_Exercise data_
··········

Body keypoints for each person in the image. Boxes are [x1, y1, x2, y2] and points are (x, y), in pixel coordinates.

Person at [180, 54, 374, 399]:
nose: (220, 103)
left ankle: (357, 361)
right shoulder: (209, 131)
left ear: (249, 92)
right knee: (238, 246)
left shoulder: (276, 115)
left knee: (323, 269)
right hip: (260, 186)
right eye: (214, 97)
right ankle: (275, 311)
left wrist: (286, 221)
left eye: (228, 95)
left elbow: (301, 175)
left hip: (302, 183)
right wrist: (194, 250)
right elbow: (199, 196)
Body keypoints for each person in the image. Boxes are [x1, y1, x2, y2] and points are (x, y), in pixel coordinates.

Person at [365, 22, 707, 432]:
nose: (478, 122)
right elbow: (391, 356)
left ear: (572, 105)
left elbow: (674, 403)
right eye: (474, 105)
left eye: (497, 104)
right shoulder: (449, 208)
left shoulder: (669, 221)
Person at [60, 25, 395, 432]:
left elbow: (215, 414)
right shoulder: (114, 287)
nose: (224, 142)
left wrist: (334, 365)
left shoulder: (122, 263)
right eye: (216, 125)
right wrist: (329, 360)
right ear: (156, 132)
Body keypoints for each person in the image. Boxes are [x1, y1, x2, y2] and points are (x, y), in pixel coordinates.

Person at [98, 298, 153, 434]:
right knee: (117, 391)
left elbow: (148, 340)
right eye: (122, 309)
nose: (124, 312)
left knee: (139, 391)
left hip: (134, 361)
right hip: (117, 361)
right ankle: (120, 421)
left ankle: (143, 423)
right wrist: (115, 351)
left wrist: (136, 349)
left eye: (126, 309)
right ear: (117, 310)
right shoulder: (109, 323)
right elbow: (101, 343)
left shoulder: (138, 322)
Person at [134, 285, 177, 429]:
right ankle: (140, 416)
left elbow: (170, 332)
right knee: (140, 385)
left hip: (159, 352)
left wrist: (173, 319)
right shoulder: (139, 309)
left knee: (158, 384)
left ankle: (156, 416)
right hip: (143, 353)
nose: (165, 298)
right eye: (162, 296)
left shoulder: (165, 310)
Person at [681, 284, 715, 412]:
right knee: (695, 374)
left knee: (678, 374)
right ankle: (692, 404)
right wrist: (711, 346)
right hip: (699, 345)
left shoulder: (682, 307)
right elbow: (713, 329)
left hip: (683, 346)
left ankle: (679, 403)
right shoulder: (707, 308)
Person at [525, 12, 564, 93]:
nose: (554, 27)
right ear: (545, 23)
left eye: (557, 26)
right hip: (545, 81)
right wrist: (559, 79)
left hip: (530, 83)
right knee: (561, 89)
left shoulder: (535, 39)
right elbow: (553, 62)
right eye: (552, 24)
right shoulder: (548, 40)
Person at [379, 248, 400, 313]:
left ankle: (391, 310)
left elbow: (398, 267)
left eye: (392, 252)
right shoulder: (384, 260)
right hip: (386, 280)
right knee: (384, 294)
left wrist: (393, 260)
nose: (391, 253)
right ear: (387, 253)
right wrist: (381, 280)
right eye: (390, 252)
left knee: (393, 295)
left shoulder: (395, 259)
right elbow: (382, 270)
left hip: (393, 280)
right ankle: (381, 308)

··········

Print only these lines, please. They run from the start of the entries above to the line containing "right wrist: (194, 250)", both ends included, and must match exactly.

Body keypoints for each person in the image. Boxes are [x1, y1, x2, y2] and points are (x, y), in pixel coordinates.

Person at [180, 54, 374, 399]:
nose: (220, 103)
left ankle: (357, 361)
right shoulder: (209, 131)
left ear: (249, 92)
right knee: (238, 246)
left shoulder: (276, 115)
left knee: (323, 269)
right hip: (260, 186)
right eye: (214, 97)
right ankle: (275, 311)
left wrist: (286, 221)
left eye: (228, 95)
left elbow: (301, 175)
left hip: (302, 183)
right wrist: (194, 250)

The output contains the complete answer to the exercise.